Format the rows from the line containing "genus: Scyphogyne" up to and including the line containing "country: South Africa" as a JSON list of strings, with one string per line and blank lines left out.
--- start of Working data ---
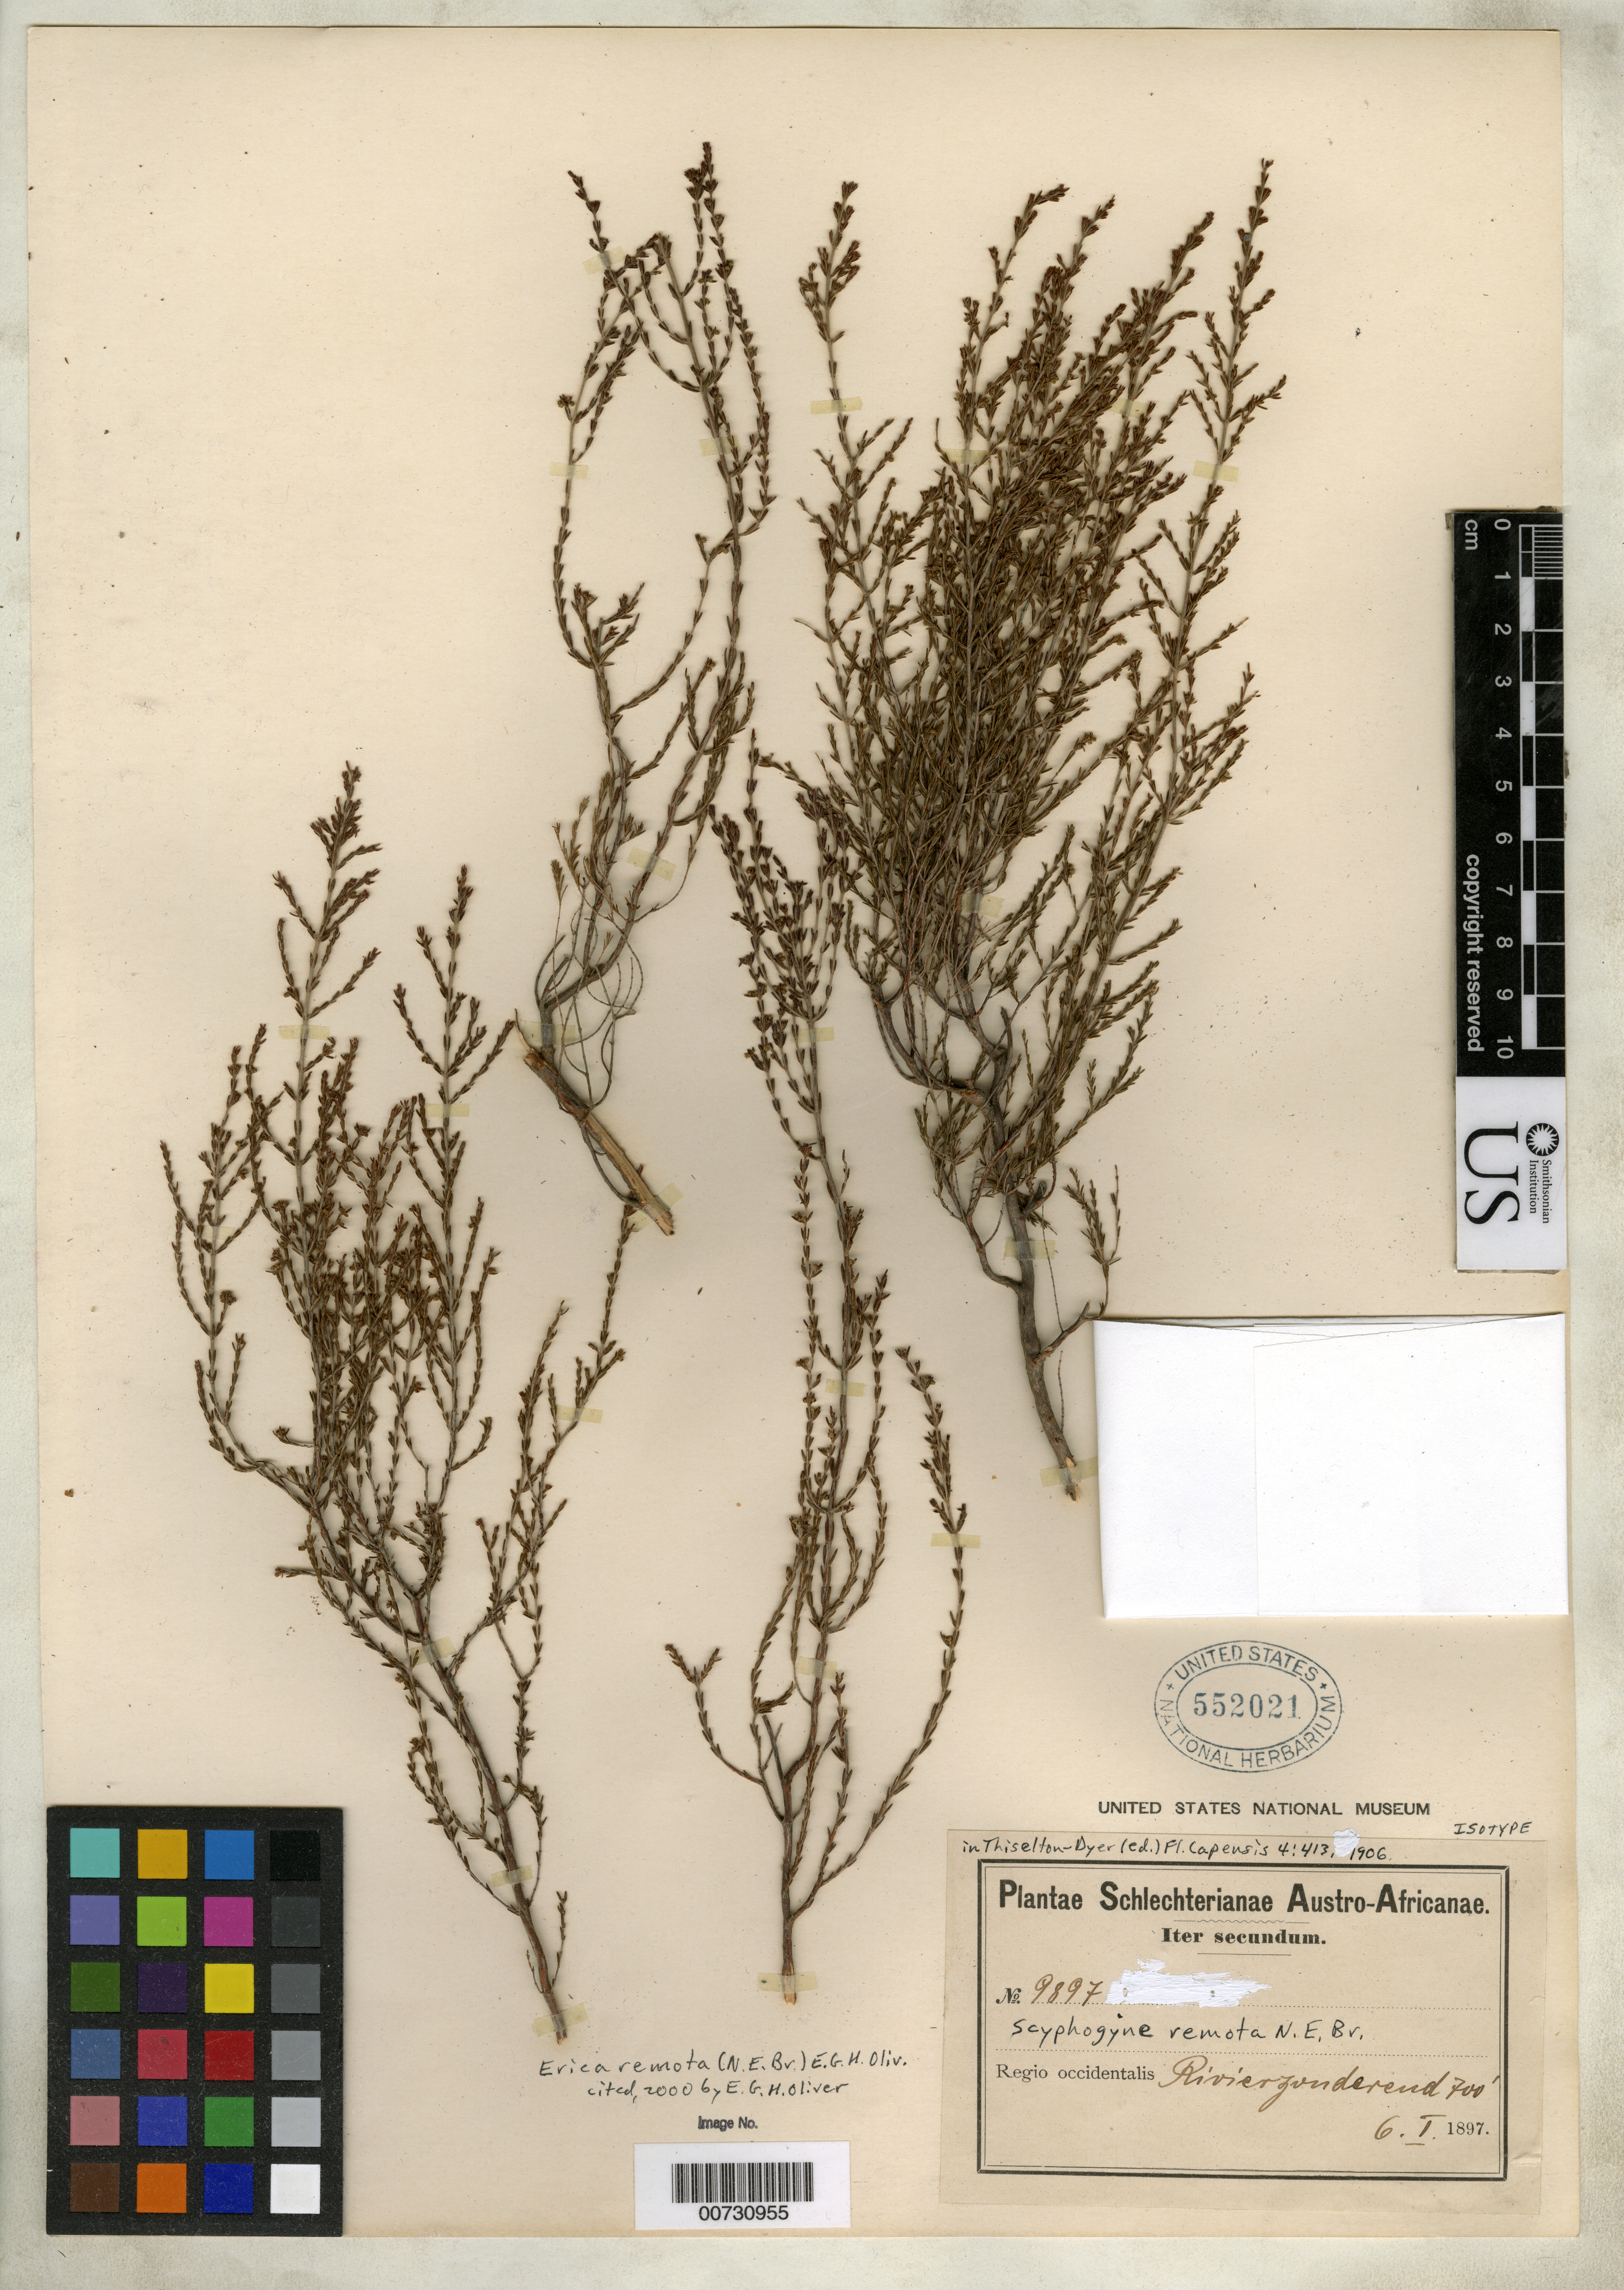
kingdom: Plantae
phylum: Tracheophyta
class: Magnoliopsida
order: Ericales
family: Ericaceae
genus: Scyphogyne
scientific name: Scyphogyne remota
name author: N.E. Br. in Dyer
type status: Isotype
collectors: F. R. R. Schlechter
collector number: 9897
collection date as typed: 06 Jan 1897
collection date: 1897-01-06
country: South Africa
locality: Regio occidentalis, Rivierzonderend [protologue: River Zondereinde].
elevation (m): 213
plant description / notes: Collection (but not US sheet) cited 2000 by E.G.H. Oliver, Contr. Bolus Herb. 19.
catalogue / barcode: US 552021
--- end of Working data ---
§ Exercise answer:
[
  "genus: Scyphogyne",
  "scientific name: Scyphogyne remota",
  "name author: N.E. Br. in Dyer",
  "type status: Isotype",
  "collectors: F. R. R. Schlechter",
  "collector number: 9897",
  "collection date as typed: 06 Jan 1897",
  "collection date: 1897-01-06",
  "country: South Africa"
]